> Work to be completed
Wherever the string "Amazon" occurs in a line of these records, report that line.

> Data shown
- - - - -
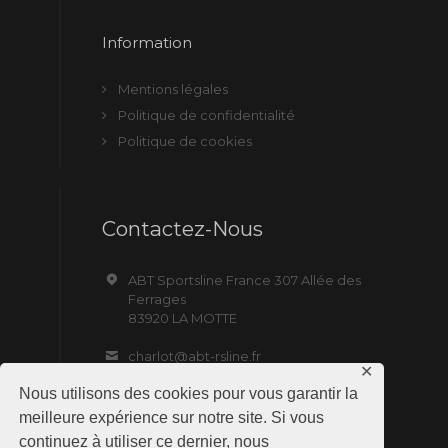
Information
Mentions légales
Politique de confidentialité
Politique de cookies
Contactez-Nous
ABT Sportsline France 307 Allée des
Ferrages
83920 LA MOTTE
charlot@abt-rsline.fr
✕
Nous utilisons des cookies pour vous garantir la
meilleure expérience sur notre site. Si vous
continuez à utiliser ce dernier, nous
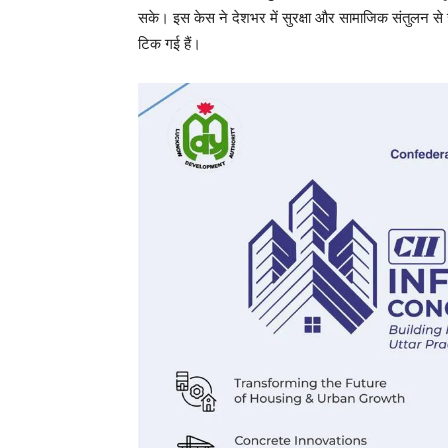
सके। इस केस ने देशभर में सुरक्षा और सामाजिक संतुलन से जु
टिक गई हैं।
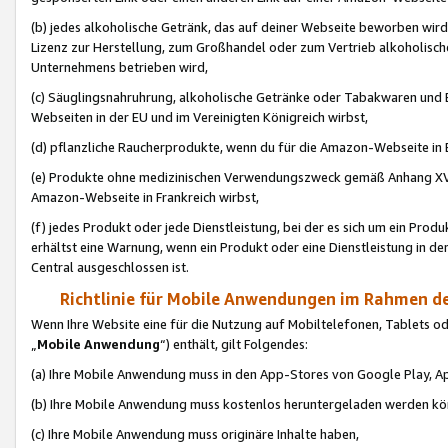
(b) jedes alkoholische Getränk, das auf deiner Webseite beworben wird
Lizenz zur Herstellung, zum Großhandel oder zum Vertrieb alkoholisch
Unternehmens betrieben wird,
(c) Säuglingsnahruhrung, alkoholische Getränke oder Tabakwaren und E
Webseiten in der EU und im Vereinigten Königreich wirbst,
(d) pflanzliche Raucherprodukte, wenn du für die Amazon-Webseite in B
(e) Produkte ohne medizinischen Verwendungszweck gemäß Anhang XVI 
Amazon-Webseite in Frankreich wirbst,
(f) jedes Produkt oder jede Dienstleistung, bei der es sich um ein Prod
erhältst eine Warnung, wenn ein Produkt oder eine Dienstleistung in de
Central ausgeschlossen ist.
Richtlinie für Mobile Anwendungen im Rahmen de
Wenn Ihre Website eine für die Nutzung auf Mobiltelefonen, Tablets 
„
Mobile Anwendung
“) enthält, gilt Folgendes:
(a) Ihre Mobile Anwendung muss in den App-Stores von Google Play, A
(b) Ihre Mobile Anwendung muss kostenlos heruntergeladen werden könn
(c) Ihre Mobile Anwendung muss originäre Inhalte haben,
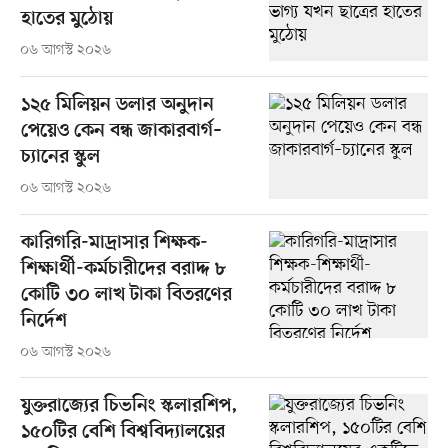
হাতের মুঠোয়
০৬ আগস্ট ২০২৬
১২৫ মিলিয়ন ডলার অনুদান
পেয়েও কেন বন্ধ জাকারবার্গ–
চ্যানের স্কুল
০৬ আগস্ট ২০২৬
কারিগরি-মাদ্রাসার শিক্ষক-
শিক্ষার্থী-কর্মচারীদের বরাদ্দ ৮
কোটি ৩০ লাখ টাকা বিতরণের
নির্দেশ
০৬ আগস্ট ২০২৬
যুক্তরাজ্যের চিভনিং স্কলারশিপ,
১৫০টির বেশি বিশ্ববিদ্যালয়ের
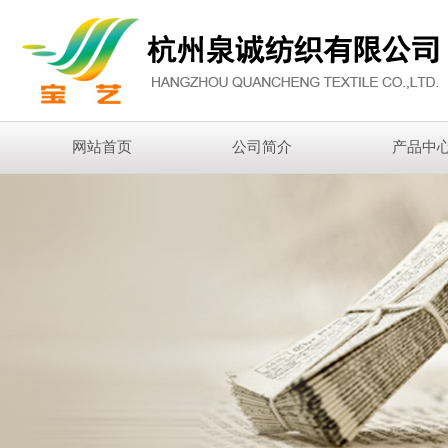
网站首页
公司简介
产品中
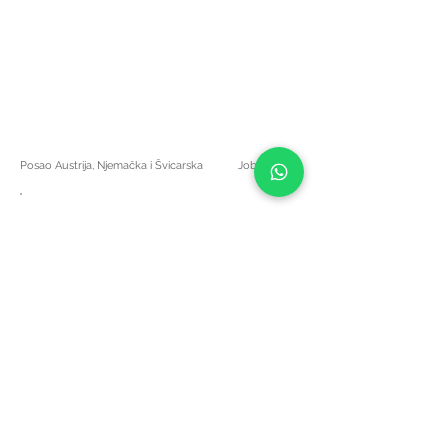
Posao Austrija, Njemačka i Švicarska
Job Austria
b-projobs@haipro.at
DE: +43 664 7533 1885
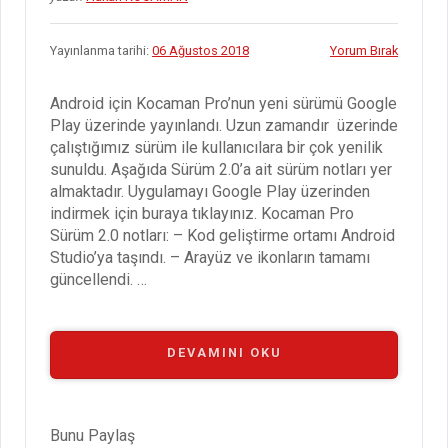
Yayınlanma tarihi:
06 Ağustos 2018
Yorum Bırak
Android için Kocaman Pro’nun yeni sürümü Google
Play üzerinde yayınlandı. Uzun zamandır üzerinde
çalıştığımız sürüm ile kullanıcılara bir çok yenilik
sunuldu. Aşağıda Sürüm 2.0’a ait sürüm notları yer
almaktadır. Uygulamayı Google Play üzerinden
indirmek için buraya tıklayınız. Kocaman Pro
Sürüm 2.0 notları: – Kod geliştirme ortamı Android
Studio’ya taşındı. – Arayüz ve ikonların tamamı
güncellendi. …
“ANDROID
DEVAMINI OKU
IÇIN
KOCAMAN
PRO
SÜRÜM
Bunu Paylaş
2.0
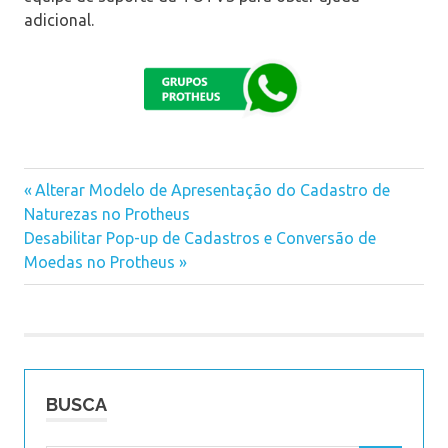
adicional.
Previous
Alterar Modelo de Apresentação do Cadastro de
Navegação
Naturezas no Protheus
Post:
Next
Desabilitar Pop-up de Cadastros e Conversão de
de
Post:
Moedas no Protheus
Post
BUSCA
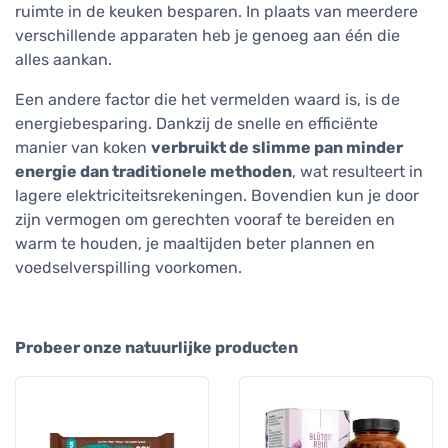
ruimte in de keuken besparen. In plaats van meerdere
verschillende apparaten heb je genoeg aan één die
alles aankan.
Een andere factor die het vermelden waard is, is de
energiebesparing. Dankzij de snelle en efficiënte
manier van koken
verbruikt de slimme pan minder
energie dan traditionele methoden
, wat resulteert in
lagere elektriciteitsrekeningen. Bovendien kun je door
zijn vermogen om gerechten vooraf te bereiden en
warm te houden, je maaltijden beter plannen en
voedselverspilling voorkomen.
Probeer onze natuurlijke producten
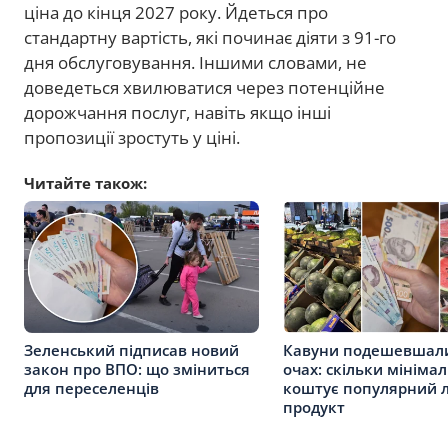
ціна до кінця 2027 року. Йдеться про
стандартну вартість, які починає діяти з 91-го
дня обслуговування. Іншими словами, не
доведеться хвилюватися через потенційне
дорожчання послуг, навіть якщо інші
пропозиції зростуть у ціні.
Читайте також:
Зеленський підписав новий
Кавуни подешевшал
закон про ВПО: що зміниться
очах: скільки мініма
для переселенців
коштує популярний л
продукт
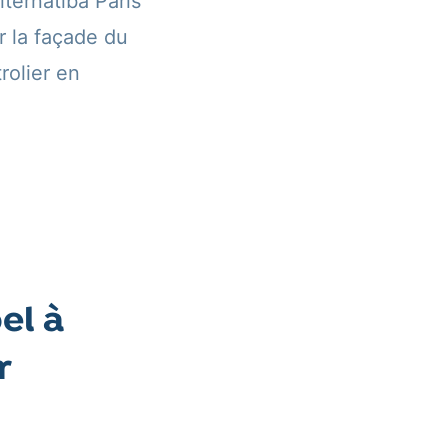
ternatiba Paris
r la façade du
rolier en
el à
r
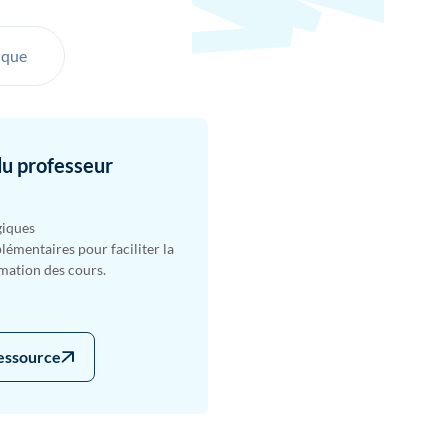
ique
du professeur
giques
émentaires pour faciliter la
imation des cours.
ressource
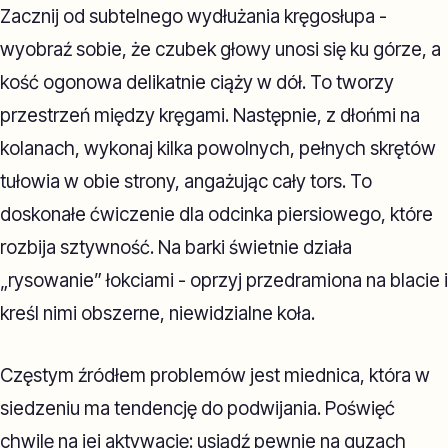
Zacznij od subtelnego wydłużania kręgosłupa -
wyobraź sobie, że czubek głowy unosi się ku górze, a
kość ogonowa delikatnie ciąży w dół. To tworzy
przestrzeń między kręgami. Następnie, z dłońmi na
kolanach, wykonaj kilka powolnych, pełnych skrętów
tułowia w obie strony, angażując cały tors. To
doskonałe ćwiczenie dla odcinka piersiowego, które
rozbija sztywność. Na barki świetnie działa
„rysowanie” łokciami - oprzyj przedramiona na blacie i
kreśl nimi obszerne, niewidzialne koła.
Częstym źródłem problemów jest miednica, która w
siedzeniu ma tendencję do podwijania. Poświęć
chwilę na jej aktywację: usiądź pewnie na guzach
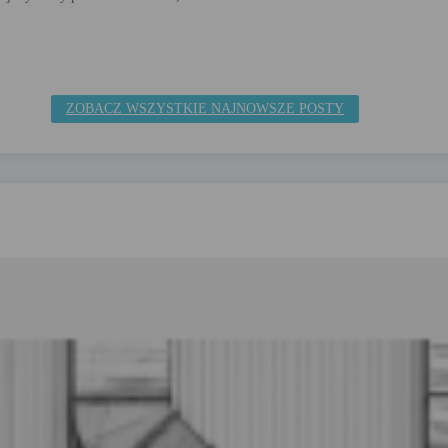
ZOBACZ WSZYSTKIE NAJNOWSZE POSTY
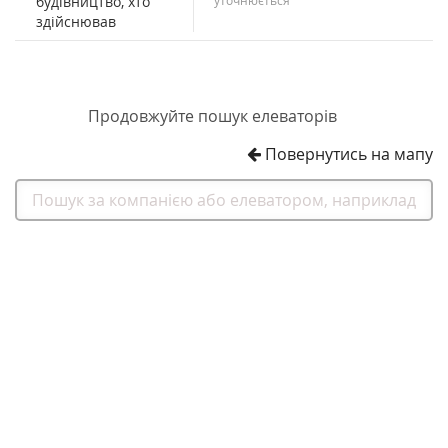
будівництво, хто
здійснював
Продовжуйте пошук елеваторів
Повернутись на мапу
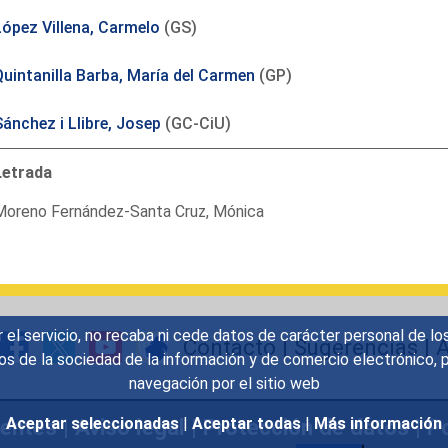
López Villena, Carmelo
(GS)
Quintanilla Barba, María del Carmen
(GP)
Sánchez i Llibre, Josep
(GC-CiU)
Letrada
Moreno Fernández-Santa Cruz, Mónica
r el servicio, no recaba ni cede datos de carácter personal de lo
Contacto
|
Sugerencias
|
A
icios de la sociedad de la información y de comercio electrónic
navegación por el sitio web
uentes
|
Aviso legal
|
Protección de datos
|
Po
Aceptar seleccionadas
|
Aceptar todas
|
Más información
- - - - -
> Solution to this exercise
(d) pflanzliche Raucherprodukte, wenn du für die Amazon-Webseite in B
Amazon-Webseite in Frankreich wirbst,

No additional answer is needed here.